▶ [Passage provided]
Taking Easter Personally

According to the scripture, the angel said to the women: “Do not be afraid. I know that you are looking for Jesus, who was crucified. But he is not here. For he has been raised.”

From the beginning, the world tried to corner him. To trap him. To destroy him. 

When he was still an infant, Herod sent spies to look for him. To hunt him down. To kill him. But he was gone.

When that didn’t work, Herod tried to make co-conspirators out of the wise men who were looking for him. To use them as unwitting accomplices. That failed, too. 

So, Herod slaughtered all of the children in and around Bethlehem who were two years old or younger. Surely, he couldn’t survive so merciless and comprehensive an extermination. But somehow he did.

Not long after he entered his ministry, the authorities went after him. They tried to trap him with tricky questions about doctrine. They tried to corner him by manipulating words of scripture. They tried to destroy him by luring him into opposing the power of Rome. 

The truth he spoke inspired his followers. But it also made people angry. So, sometimes hostile crowds tried to trap him, to corner him, to destroy him. Somehow, he always managed to slip away. 

And then a ridiculous parody of a cornering and trapping: a betrayal in the night, taking him as if he had been hiding from the world when he had been standing on top of mountains talking to crowds. In the marketplace. Hanging around at weddings. At the seashore talking with friends and with mobs of the curious. 

We can almost imagine a wry smile on his face when he pointed out that they did not corner him, trap him, capture him. He’d been there all along. Indeed, it was his very presence that unsettled them.

Then a terrible time of reckoning. Mocked. Tortured. Crucified. Killed. And everyone thought: well, there it is; no escaping this time. It seemed finished. It’s all over now.

But, when the stone was rolled away, an unthinkable and unimaginable truth shone out of the dark tomb. Even in death he was not cornered, trapped, destroyed. Even death itself failed to capture him, to hold him, to crush him.

Gone. He was gone.

Easter brings with it many lessons.

▶ [Job 1] How many lines of the listing contain the string "consumption"? Reply with the number only.

(Pictures paired with their source code)

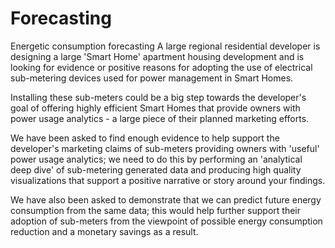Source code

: # Forecasting
Energetic consumption forecasting
A large regional residential developer is designing a large 'Smart Home' apartment housing development and is looking for evidence or positive reasons for adopting the use of electrical sub-metering devices used for power management in Smart Homes.

Installing these sub-meters could be a big step towards the developer's goal of offering highly efficient Smart Homes that provide owners with power usage analytics - a large piece of their planned marketing efforts.

We have been asked to find enough evidence to help support the developer's marketing claims of sub-meters providing owners with 'useful' power usage analytics; we need to do this by performing an 'analytical deep dive' of sub-metering generated data and producing high quality visualizations that support a positive narrative or story around your findings.  

We have also been asked to demonstrate that we can predict future energy consumption from the same data; this would help further support their adoption of sub-meters from the viewpoint of possible energy consumption reduction and a monetary savings as a result.
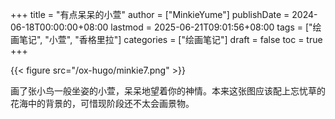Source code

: +++
title = "有点呆呆的小萱"
author = ["MinkieYume"]
publishDate = 2024-06-18T00:00:00+08:00
lastmod = 2025-06-21T09:01:56+08:00
tags = ["绘画笔记", "小萱", "香格里拉"]
categories = ["绘画笔记"]
draft = false
toc = true
+++

{{< figure src="/ox-hugo/minkie7.png" >}}

画了张小鸟一般坐姿的小萱，呆呆地望着你的神情。本来这张图应该配上忘忧草的花海中的背景的，可惜现阶段还不太会画景物。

▶ [Job 2] Repeat word for word the part of the Easter reflection that begins at the words "When that didn’t" and stops after "somehow he did.".

▶ [Problem solution 1] 2

▶ [Problem solution 2]
When that didn’t work, Herod tried to make co-conspirators out of the wise men who were looking for him. To use them as unwitting accomplices. That failed, too. 

So, Herod slaughtered all of the children in and around Bethlehem who were two years old or younger. Surely, he couldn’t survive so merciless and comprehensive an extermination. But somehow he did.